WORK TO BE COMPLETED:
Retype all of the data that follows, line for line.

[[ EXERCISE INPUTS, beginning ]]

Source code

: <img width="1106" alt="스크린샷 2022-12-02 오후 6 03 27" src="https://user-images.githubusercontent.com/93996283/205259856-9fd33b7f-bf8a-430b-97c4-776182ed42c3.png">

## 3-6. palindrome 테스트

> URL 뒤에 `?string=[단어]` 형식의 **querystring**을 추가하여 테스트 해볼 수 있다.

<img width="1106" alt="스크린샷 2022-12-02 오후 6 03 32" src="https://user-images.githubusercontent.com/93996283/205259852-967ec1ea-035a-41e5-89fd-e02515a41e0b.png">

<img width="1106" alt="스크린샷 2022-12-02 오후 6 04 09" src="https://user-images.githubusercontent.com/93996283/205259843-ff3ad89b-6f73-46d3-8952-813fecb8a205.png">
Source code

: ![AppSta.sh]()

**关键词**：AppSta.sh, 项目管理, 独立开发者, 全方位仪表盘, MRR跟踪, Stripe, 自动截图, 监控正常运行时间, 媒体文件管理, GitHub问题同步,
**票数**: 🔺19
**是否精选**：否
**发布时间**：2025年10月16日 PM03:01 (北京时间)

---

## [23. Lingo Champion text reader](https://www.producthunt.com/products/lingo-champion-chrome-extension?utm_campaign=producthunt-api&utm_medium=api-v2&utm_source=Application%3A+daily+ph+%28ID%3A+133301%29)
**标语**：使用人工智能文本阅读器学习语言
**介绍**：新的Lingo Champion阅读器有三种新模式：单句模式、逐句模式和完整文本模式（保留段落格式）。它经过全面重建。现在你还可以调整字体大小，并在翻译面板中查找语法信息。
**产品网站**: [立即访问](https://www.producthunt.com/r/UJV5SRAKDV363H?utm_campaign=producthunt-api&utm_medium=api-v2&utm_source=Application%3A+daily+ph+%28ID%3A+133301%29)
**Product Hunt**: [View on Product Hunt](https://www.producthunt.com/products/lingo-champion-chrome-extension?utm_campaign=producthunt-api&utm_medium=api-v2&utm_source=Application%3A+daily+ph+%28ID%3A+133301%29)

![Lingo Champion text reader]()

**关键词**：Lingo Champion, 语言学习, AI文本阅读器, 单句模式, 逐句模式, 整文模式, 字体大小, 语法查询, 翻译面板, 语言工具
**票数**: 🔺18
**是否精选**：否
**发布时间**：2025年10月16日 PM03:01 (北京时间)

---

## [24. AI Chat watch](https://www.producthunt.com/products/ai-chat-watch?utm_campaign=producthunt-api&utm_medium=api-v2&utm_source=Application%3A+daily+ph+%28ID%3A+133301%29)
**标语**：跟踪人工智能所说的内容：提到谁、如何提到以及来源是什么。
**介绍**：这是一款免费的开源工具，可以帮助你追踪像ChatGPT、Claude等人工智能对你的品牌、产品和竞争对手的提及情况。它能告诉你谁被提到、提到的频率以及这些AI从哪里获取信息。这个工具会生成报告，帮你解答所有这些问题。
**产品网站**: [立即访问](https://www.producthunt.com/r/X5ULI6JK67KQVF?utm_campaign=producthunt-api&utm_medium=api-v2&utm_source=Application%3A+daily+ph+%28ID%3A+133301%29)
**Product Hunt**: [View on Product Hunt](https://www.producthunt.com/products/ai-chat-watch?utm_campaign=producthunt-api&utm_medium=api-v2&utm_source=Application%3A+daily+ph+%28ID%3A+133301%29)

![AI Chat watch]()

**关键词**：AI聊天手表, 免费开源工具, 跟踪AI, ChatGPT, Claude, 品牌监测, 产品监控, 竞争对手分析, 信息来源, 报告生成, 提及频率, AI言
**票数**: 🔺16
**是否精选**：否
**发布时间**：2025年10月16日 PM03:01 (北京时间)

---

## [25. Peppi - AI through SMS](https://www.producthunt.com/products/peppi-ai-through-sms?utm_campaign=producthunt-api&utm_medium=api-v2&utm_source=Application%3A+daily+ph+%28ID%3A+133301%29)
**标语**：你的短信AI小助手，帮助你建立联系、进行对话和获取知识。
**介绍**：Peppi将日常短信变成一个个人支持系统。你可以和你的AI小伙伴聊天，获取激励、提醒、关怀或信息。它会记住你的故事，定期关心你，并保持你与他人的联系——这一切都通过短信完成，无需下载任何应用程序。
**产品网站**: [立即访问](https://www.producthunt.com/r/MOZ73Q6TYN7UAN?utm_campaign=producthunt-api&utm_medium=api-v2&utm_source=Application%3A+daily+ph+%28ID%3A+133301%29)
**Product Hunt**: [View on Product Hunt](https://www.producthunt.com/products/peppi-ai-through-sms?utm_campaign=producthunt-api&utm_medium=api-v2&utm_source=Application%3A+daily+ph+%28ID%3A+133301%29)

[[ EXERCISE INPUTS, end ]]

TASK OUTPUT:
Source code

: <img width="1106" alt="스크린샷 2022-12-02 오후 6 03 27" src="https://user-images.githubusercontent.com/93996283/205259856-9fd33b7f-bf8a-430b-97c4-776182ed42c3.png">

## 3-6. palindrome 테스트

> URL 뒤에 `?string=[단어]` 형식의 **querystring**을 추가하여 테스트 해볼 수 있다.

<img width="1106" alt="스크린샷 2022-12-02 오후 6 03 32" src="https://user-images.githubusercontent.com/93996283/205259852-967ec1ea-035a-41e5-89fd-e02515a41e0b.png">

<img width="1106" alt="스크린샷 2022-12-02 오후 6 04 09" src="https://user-images.githubusercontent.com/93996283/205259843-ff3ad89b-6f73-46d3-8952-813fecb8a205.png">
Source code

: ![AppSta.sh]()

**关键词**：AppSta.sh, 项目管理, 独立开发者, 全方位仪表盘, MRR跟踪, Stripe, 自动截图, 监控正常运行时间, 媒体文件管理, GitHub问题同步,
**票数**: 🔺19
**是否精选**：否
**发布时间**：2025年10月16日 PM03:01 (北京时间)

---

## [23. Lingo Champion text reader](https://www.producthunt.com/products/lingo-champion-chrome-extension?utm_campaign=producthunt-api&utm_medium=api-v2&utm_source=Application%3A+daily+ph+%28ID%3A+133301%29)
**标语**：使用人工智能文本阅读器学习语言
**介绍**：新的Lingo Champion阅读器有三种新模式：单句模式、逐句模式和完整文本模式（保留段落格式）。它经过全面重建。现在你还可以调整字体大小，并在翻译面板中查找语法信息。
**产品网站**: [立即访问](https://www.producthunt.com/r/UJV5SRAKDV363H?utm_campaign=producthunt-api&utm_medium=api-v2&utm_source=Application%3A+daily+ph+%28ID%3A+133301%29)
**Product Hunt**: [View on Product Hunt](https://www.producthunt.com/products/lingo-champion-chrome-extension?utm_campaign=producthunt-api&utm_medium=api-v2&utm_source=Application%3A+daily+ph+%28ID%3A+133301%29)

![Lingo Champion text reader]()

**关键词**：Lingo Champion, 语言学习, AI文本阅读器, 单句模式, 逐句模式, 整文模式, 字体大小, 语法查询, 翻译面板, 语言工具
**票数**: 🔺18
**是否精选**：否
**发布时间**：2025年10月16日 PM03:01 (北京时间)

---

## [24. AI Chat watch](https://www.producthunt.com/products/ai-chat-watch?utm_campaign=producthunt-api&utm_medium=api-v2&utm_source=Application%3A+daily+ph+%28ID%3A+133301%29)
**标语**：跟踪人工智能所说的内容：提到谁、如何提到以及来源是什么。
**介绍**：这是一款免费的开源工具，可以帮助你追踪像ChatGPT、Claude等人工智能对你的品牌、产品和竞争对手的提及情况。它能告诉你谁被提到、提到的频率以及这些AI从哪里获取信息。这个工具会生成报告，帮你解答所有这些问题。
**产品网站**: [立即访问](https://www.producthunt.com/r/X5ULI6JK67KQVF?utm_campaign=producthunt-api&utm_medium=api-v2&utm_source=Application%3A+daily+ph+%28ID%3A+133301%29)
**Product Hunt**: [View on Product Hunt](https://www.producthunt.com/products/ai-chat-watch?utm_campaign=producthunt-api&utm_medium=api-v2&utm_source=Application%3A+daily+ph+%28ID%3A+133301%29)

![AI Chat watch]()

**关键词**：AI聊天手表, 免费开源工具, 跟踪AI, ChatGPT, Claude, 品牌监测, 产品监控, 竞争对手分析, 信息来源, 报告生成, 提及频率, AI言
**票数**: 🔺16
**是否精选**：否
**发布时间**：2025年10月16日 PM03:01 (北京时间)

---

## [25. Peppi - AI through SMS](https://www.producthunt.com/products/peppi-ai-through-sms?utm_campaign=producthunt-api&utm_medium=api-v2&utm_source=Application%3A+daily+ph+%28ID%3A+133301%29)
**标语**：你的短信AI小助手，帮助你建立联系、进行对话和获取知识。
**介绍**：Peppi将日常短信变成一个个人支持系统。你可以和你的AI小伙伴聊天，获取激励、提醒、关怀或信息。它会记住你的故事，定期关心你，并保持你与他人的联系——这一切都通过短信完成，无需下载任何应用程序。
**产品网站**: [立即访问](https://www.producthunt.com/r/MOZ73Q6TYN7UAN?utm_campaign=producthunt-api&utm_medium=api-v2&utm_source=Application%3A+daily+ph+%28ID%3A+133301%29)
**Product Hunt**: [View on Product Hunt](https://www.producthunt.com/products/peppi-ai-through-sms?utm_campaign=producthunt-api&utm_medium=api-v2&utm_source=Application%3A+daily+ph+%28ID%3A+133301%29)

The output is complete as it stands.